Or you could. If one were to take Romanticism and Modernism in a Kantian sense, we could say that, as noumenal objects, or their products as noumenal objects, there's no fundamental difference between the two: they are both stuff as any stuff ever could be, and only that.
They're only distinct, or established as different modes of thought, or are otherwise differentiated, by a hollow and likely false assumption that one thing is necessarily different from another. The phenomenal world, the way we experience things, assumes things to be true by the limited abilities of the apparatus that's experiencing them: the sum of our experience is the sum ability of our experiencing apparatus - as the stomach digests, the ear hears, and the brain thinks, etc. We know that we don't experience things in all conceivable ways - bats have sonar where we don't - and it can be rightly assumed that there could be an infinite number of other ways to experience things that we have no knowledge of. If one were to believe this, one would have to admit that there is no way which one could actually experience anything as it is - which isn't to say that nothing exists, but that nothing that's experienced necessarily exists as we believe it does. One could look at a chair, and it is as it is with what limited experiencing abilities one has; but with extra experiential power, it could be any and an infinite number of other things, if not something so different to one's original understanding of it that the word 'chair' would loose its meaning and another more appropriate word would have to be invented to accommodate the extra experience of the object. There's no way of knowing what's there absolutely. And it could further be the case that, mentioned above, outside of experience there is no difference between anything at all; that the difference between one thing and another is determined by experience rather than their, or its, ultimate reality; and where experience, with more and evermore gained, can never be assumed to be satisfactory, since the knowledge that one has all experiential powers, or a total experience, could only be gained by the experience of that total experience which must necessarily have come from outside the total experience. An impossibility, and an unfortunate paradox.
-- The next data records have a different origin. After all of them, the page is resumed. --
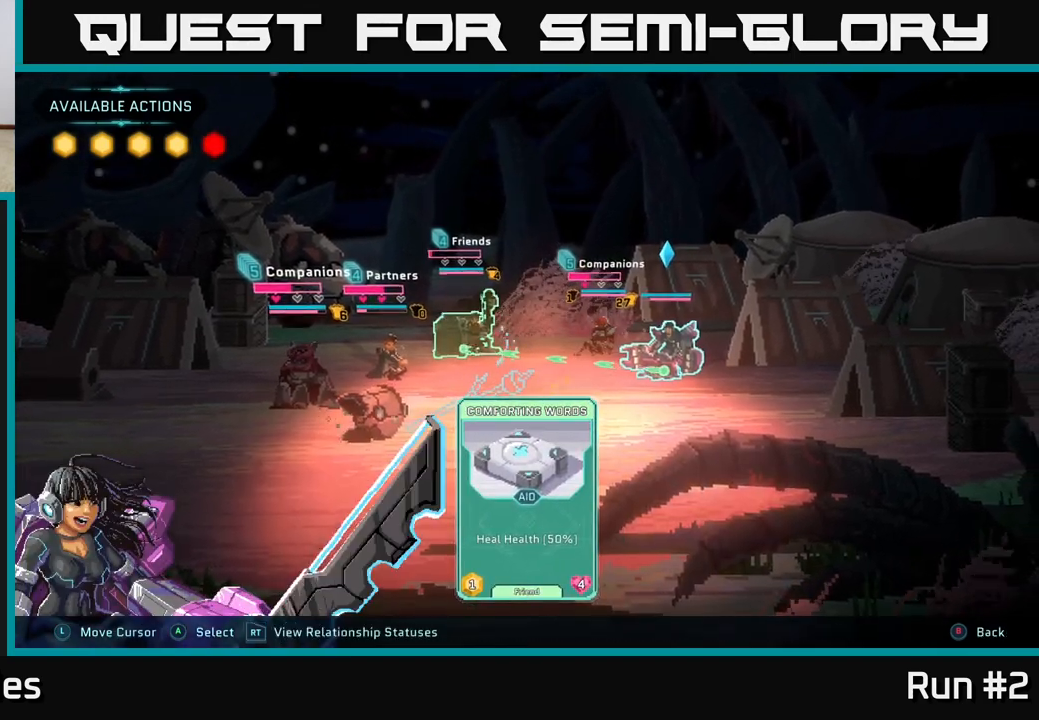
{"buttons": [], "left_stick": "center", "right_stick": "center", "events": [[83, "left_stick", "left"], [250, "left_stick", "center"]]}
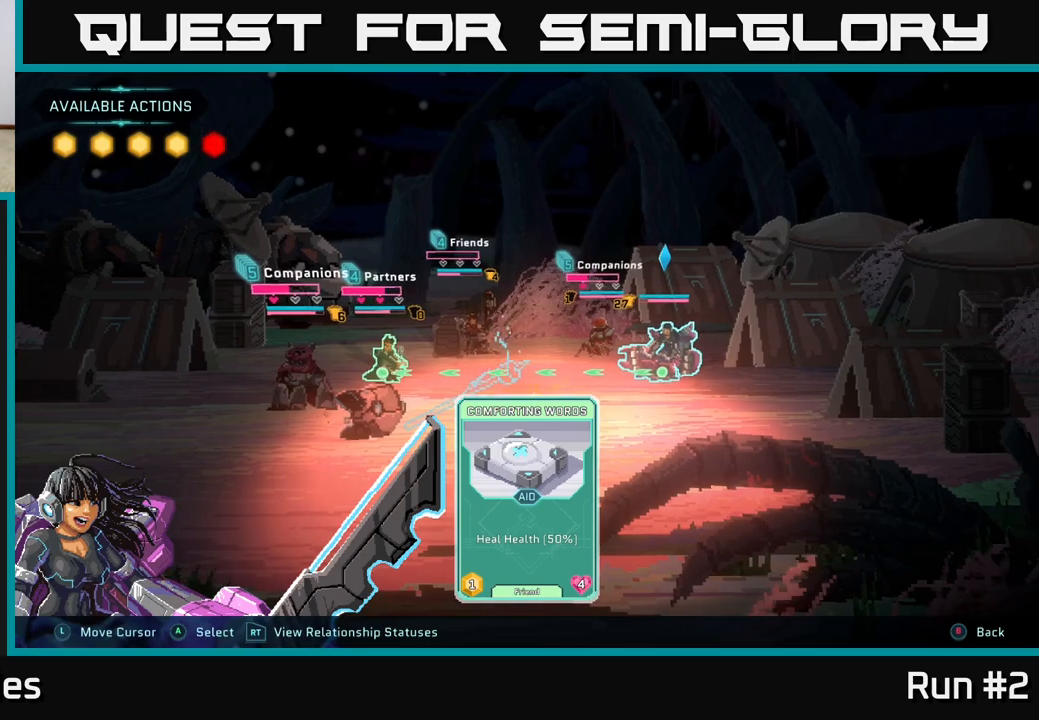
{"buttons": [], "left_stick": "center", "right_stick": "center", "events": []}
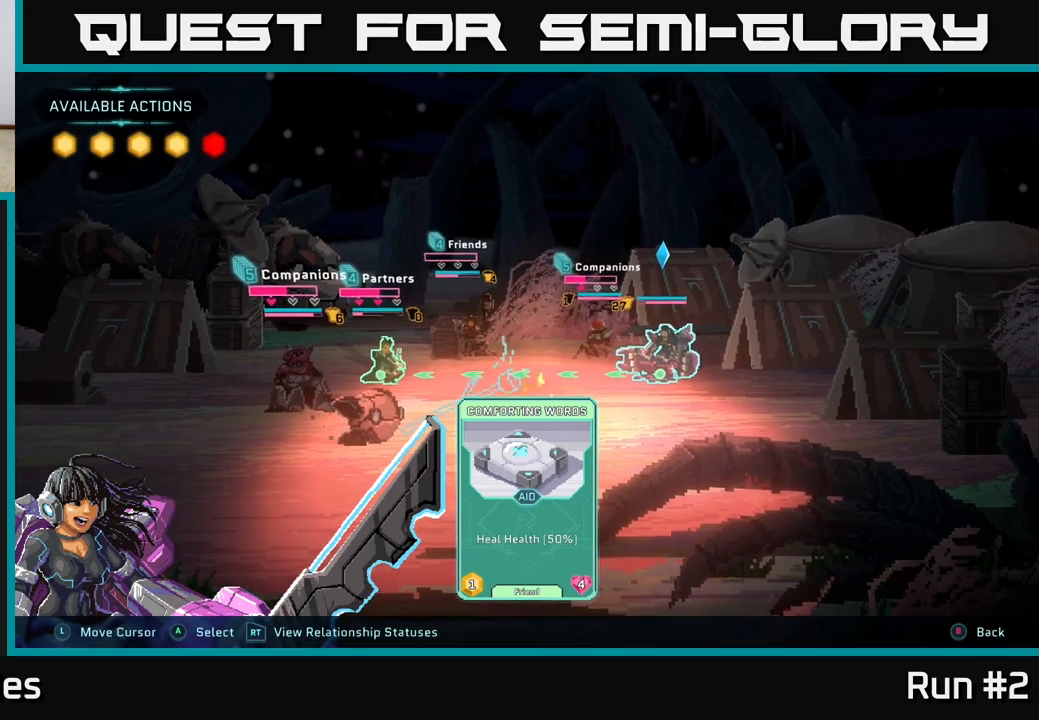
{"buttons": [], "left_stick": "center", "right_stick": "center", "events": []}
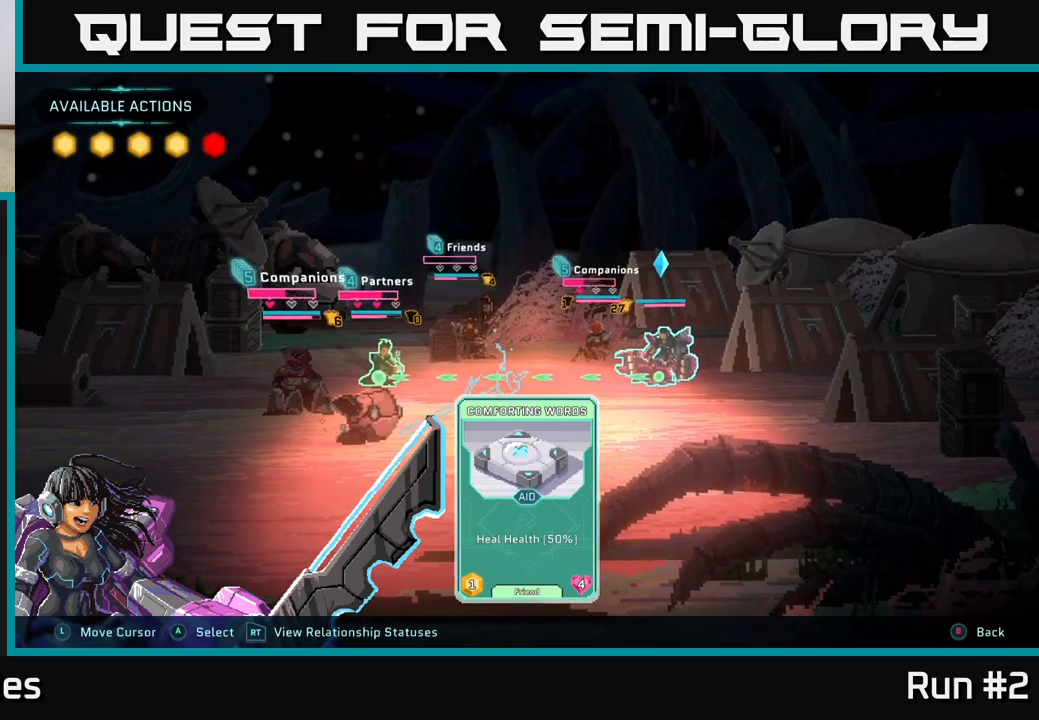
{"buttons": [], "left_stick": "center", "right_stick": "center", "events": []}
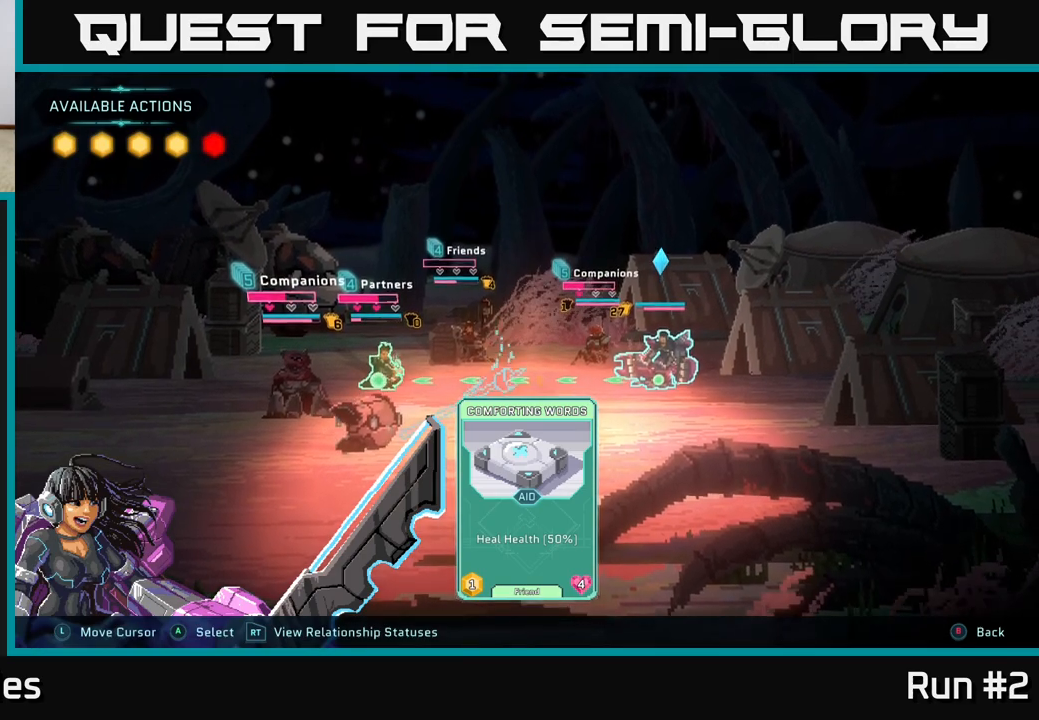
{"buttons": [], "left_stick": "center", "right_stick": "center", "events": []}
The same could be said about the difference between Romanticism and Modernism. We have no way of knowing if they're different really; to believe they are assumes a likely falsehood since their distinction, as we know it, is determined only by knowledge that's been acquired by entirely insufficient means - by limited experience or experience as such - and the distinction between them is, therefore, empty. Having said that, these two styles of music could be easily treated as though there were no difference between them - and there probably isn't, or no significant or relevant difference anyway.